_WORK REQUIRED:_ Can you copy out, character for character, every line from the one containing "picture [145, 446, 593, 892]" through the one containing "table_header [119, 441, 619, 897]", with both of those lines included and nothing else?

_TASK MATERIAL:_
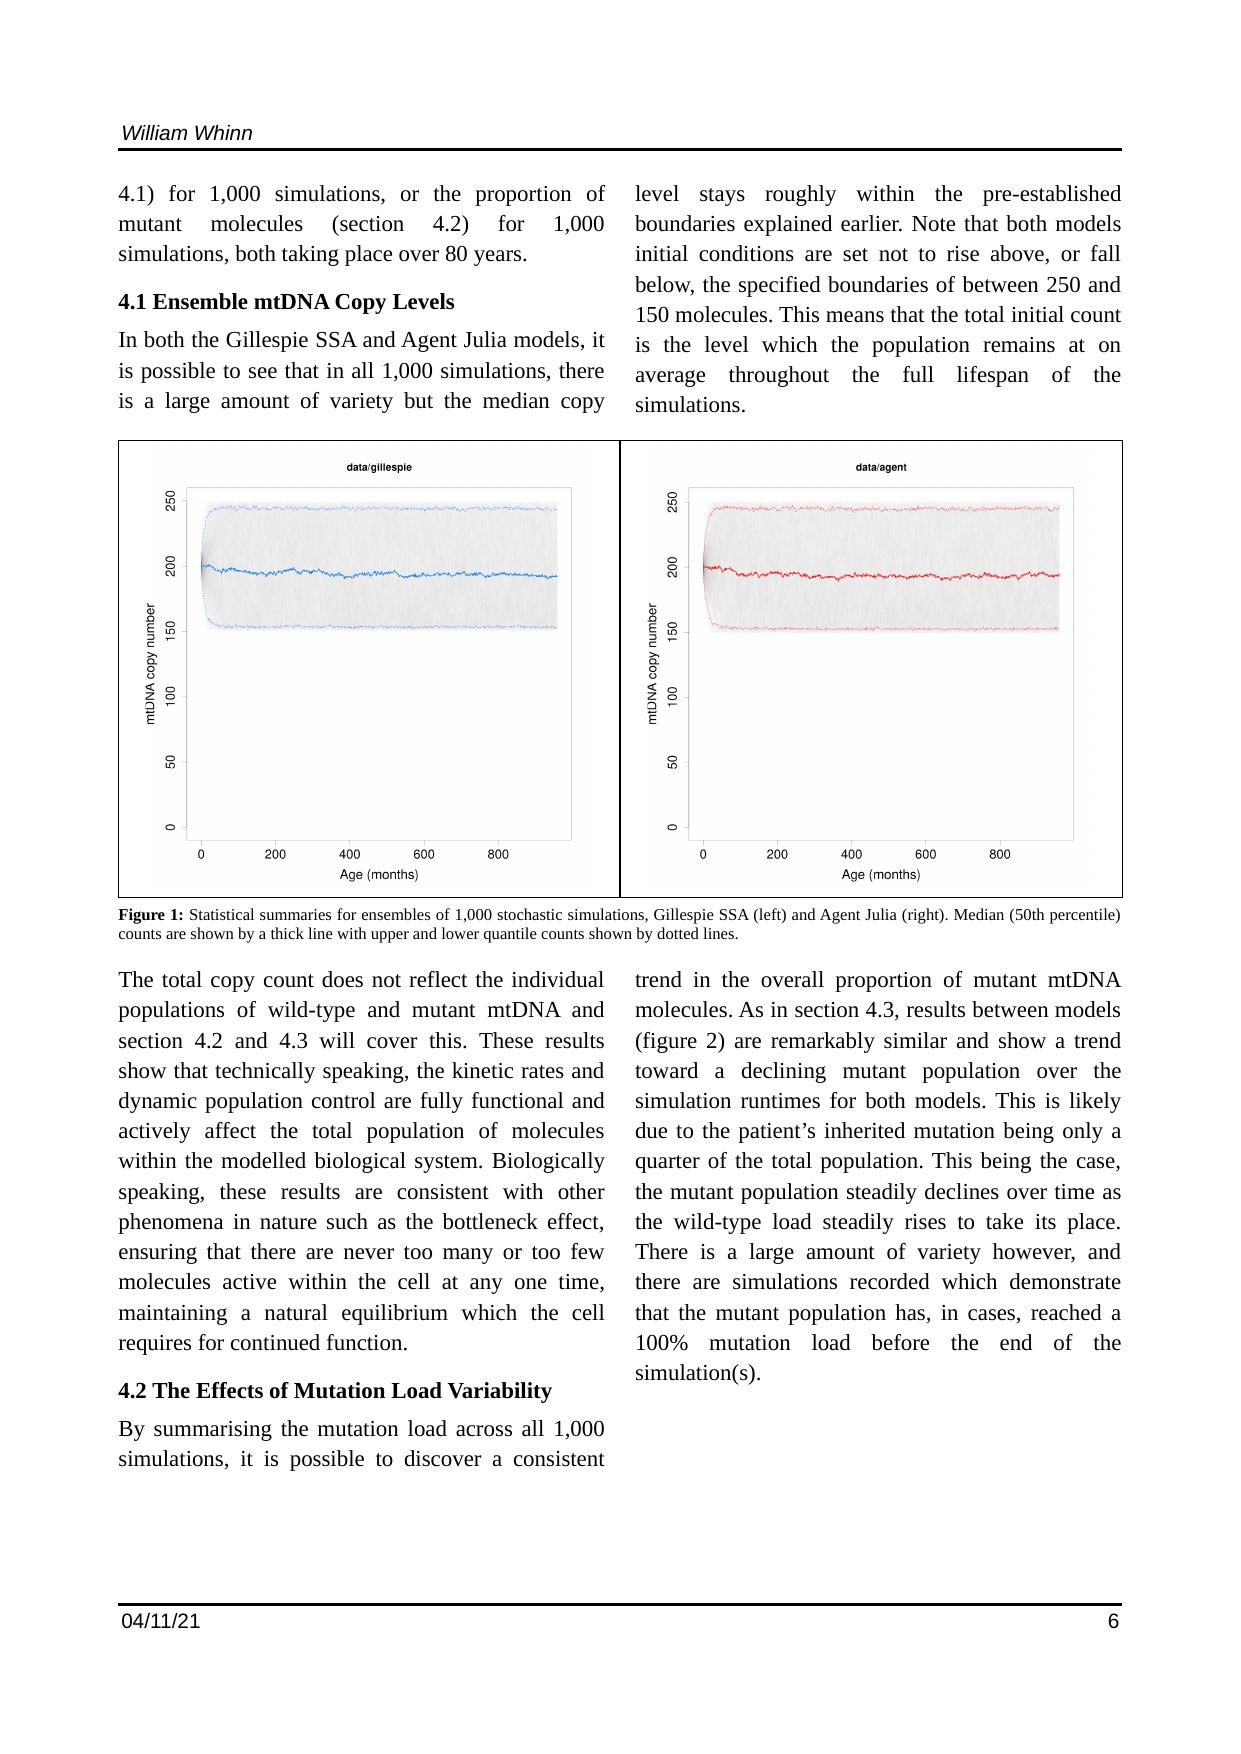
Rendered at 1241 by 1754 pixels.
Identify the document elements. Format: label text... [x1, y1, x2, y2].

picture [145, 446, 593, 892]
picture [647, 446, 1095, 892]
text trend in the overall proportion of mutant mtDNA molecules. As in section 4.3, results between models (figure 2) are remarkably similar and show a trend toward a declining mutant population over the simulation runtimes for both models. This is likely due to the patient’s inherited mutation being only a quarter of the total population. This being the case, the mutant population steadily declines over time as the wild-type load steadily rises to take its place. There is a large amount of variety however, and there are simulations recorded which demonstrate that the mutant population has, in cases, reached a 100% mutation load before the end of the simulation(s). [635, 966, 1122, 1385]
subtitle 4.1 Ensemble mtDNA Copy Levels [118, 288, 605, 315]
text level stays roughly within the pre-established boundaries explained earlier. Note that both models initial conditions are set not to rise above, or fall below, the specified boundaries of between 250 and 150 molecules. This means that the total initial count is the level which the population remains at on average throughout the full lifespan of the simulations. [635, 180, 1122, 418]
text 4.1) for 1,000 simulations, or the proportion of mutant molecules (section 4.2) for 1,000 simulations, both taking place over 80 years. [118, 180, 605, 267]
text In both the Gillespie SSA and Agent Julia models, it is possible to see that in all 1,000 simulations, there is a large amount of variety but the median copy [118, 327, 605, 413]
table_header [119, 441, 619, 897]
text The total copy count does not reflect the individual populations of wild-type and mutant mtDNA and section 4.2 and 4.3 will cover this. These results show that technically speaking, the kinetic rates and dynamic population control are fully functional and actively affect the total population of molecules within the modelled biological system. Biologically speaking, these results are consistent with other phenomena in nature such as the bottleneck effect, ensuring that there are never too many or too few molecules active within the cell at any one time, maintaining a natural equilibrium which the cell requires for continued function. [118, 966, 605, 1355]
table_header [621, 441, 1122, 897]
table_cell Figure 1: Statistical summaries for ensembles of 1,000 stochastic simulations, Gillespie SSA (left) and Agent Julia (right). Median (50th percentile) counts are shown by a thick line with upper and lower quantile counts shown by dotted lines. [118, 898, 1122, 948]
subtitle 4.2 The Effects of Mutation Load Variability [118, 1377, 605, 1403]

_SOLUTION:_
picture [145, 446, 593, 892]
picture [647, 446, 1095, 892]
text trend in the overall proportion of mutant mtDNA molecules. As in section 4.3, results between models (figure 2) are remarkably similar and show a trend toward a declining mutant population over the simulation runtimes for both models. This is likely due to the patient’s inherited mutation being only a quarter of the total population. This being the case, the mutant population steadily declines over time as the wild-type load steadily rises to take its place. There is a large amount of variety however, and there are simulations recorded which demonstrate that the mutant population has, in cases, reached a 100% mutation load before the end of the simulation(s). [635, 966, 1122, 1385]
subtitle 4.1 Ensemble mtDNA Copy Levels [118, 288, 605, 315]
text level stays roughly within the pre-established boundaries explained earlier. Note that both models initial conditions are set not to rise above, or fall below, the specified boundaries of between 250 and 150 molecules. This means that the total initial count is the level which the population remains at on average throughout the full lifespan of the simulations. [635, 180, 1122, 418]
text 4.1) for 1,000 simulations, or the proportion of mutant molecules (section 4.2) for 1,000 simulations, both taking place over 80 years. [118, 180, 605, 267]
text In both the Gillespie SSA and Agent Julia models, it is possible to see that in all 1,000 simulations, there is a large amount of variety but the median copy [118, 327, 605, 413]
table_header [119, 441, 619, 897]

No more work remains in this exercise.